Big12 & Pac12 COVID-19 logos

As a result of COVID-19, the Big Ten and Pac-12 cancel their football seasons, college sports programs face a financial apocalypse. Big Ten & Pac12 could lose up to $1B in revenue after canceling fall football. 

Canceling college football season for the safety of student-athletes during the COVID-19 pandemic will cost Big Ten athletic departments more than $275 million in ticket sales and could reach $1 billion in total lost revenue, according to NCAA fiscal reports obtained by The Post.  At one end, Rutgers faces a vanishing $49 million, while cash-cow Ohio State’s would be out $104 million and include a league-high $50 million in lost tickets alone. It’s no wonder the Big Ten and like-minded Pac-12 are hoping to move football season to the spring rather than call it off.

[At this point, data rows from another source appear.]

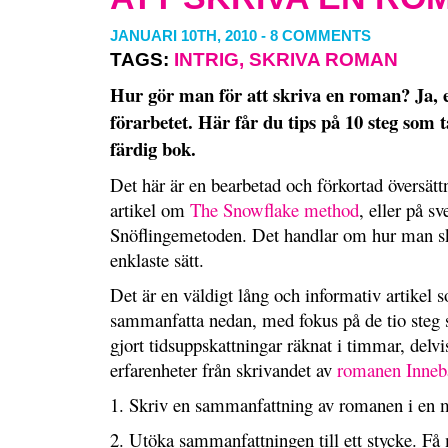
JANUARI 10TH, 2010
-
8 COMMENTS
TAGS:
INTRIG
,
SKRIVA ROMAN
Hur gör man för att skriva en roman? Ja, e
förarbetet. Här får du tips på 10 steg som ta
färdig bok.
Det här är en bearbetad och förkortad översättn
artikel om
The Snowflake method
, eller på s
Snöflingemetoden. Det handlar om hur man s
enklaste sätt.
Det är en väldigt lång och informativ artikel 
sammanfatta nedan, med fokus på de tio steg
gjort tidsuppskattningar räknat i timmar, delv
erfarenheter från skrivandet av
romanen Inneb
1. Skriv en sammanfattning av romanen i en m
2. Utöka sammanfattningen till ett stycke. Få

These big-revenue programs are part of the NCAA’s Division I Football Bowl Subdivision (FBS) — 130 football teams in all, whose athletics department budgets ranged from $16 million to $207 million in 2018. This 10-conference subdivision includes the only college football teams that still might play this fall — a number that dwindles by the day, with the news Tuesday that the Big Ten and the Pac-12 conferences have canceled the fall season.

With the cancelation of fall football in the Big Ten and Pac-12 nations, many analysts have noted that the absence of gameday action would hit local economies hard. While this may still have been the case as long as the capacity of the stadium is reduced, there is no question that the economic effects of the movements would be important.

The impact however reaches well past local companies and athletic departments. Television networks could lose tens of millions, if not a great deal more. Fox Sports is now one of the major losers, as the network has a large presence in the Big Ten and Pac-12 — Fox owns the Big Ten Network.

“The twin postponements will erase some $165.7 million in sales from Fox’s fall ledger, with the Big Ten accounting for the bulk of the losses — around $124.8 million, versus the $40.9 million the company generated with its 2019 Pac-12 slate,” Crupi wrote. “Nor will any further relief be forthcoming via Fox’s most recent rights deal, which would have seen it carry 23 Mountain West games beginning this fall.”

Patrick Rishe, director of the sports business program at Washington University in St. Louis, used our database and other sources to project that the Power 5 would collectively lose more than $4 billion in football revenues from a mass cancellation, with each of its 65 programs losing an average of $62 million.

Looking at fixed expenses, our database shows that 54 of the public Power 5 institutions (data for private institutions is not available) hold $7.4 billion in total athletics debt for which they pay a combined $578 million in annual debt service. Read more.  

The lack of unifying leadership in making decisions about a fall season underscores college football’s broken and fragmented governance system. Unlike the NCAA’s March Madness basketball tournament, the FBS’s 10 conferences manage their lucrative postseason championship—the College Football Playoff—independent of the NCAA.

Not to mention all of the great athletes that are transferring to other active football programs in the SEC and ACC.  Huge losses!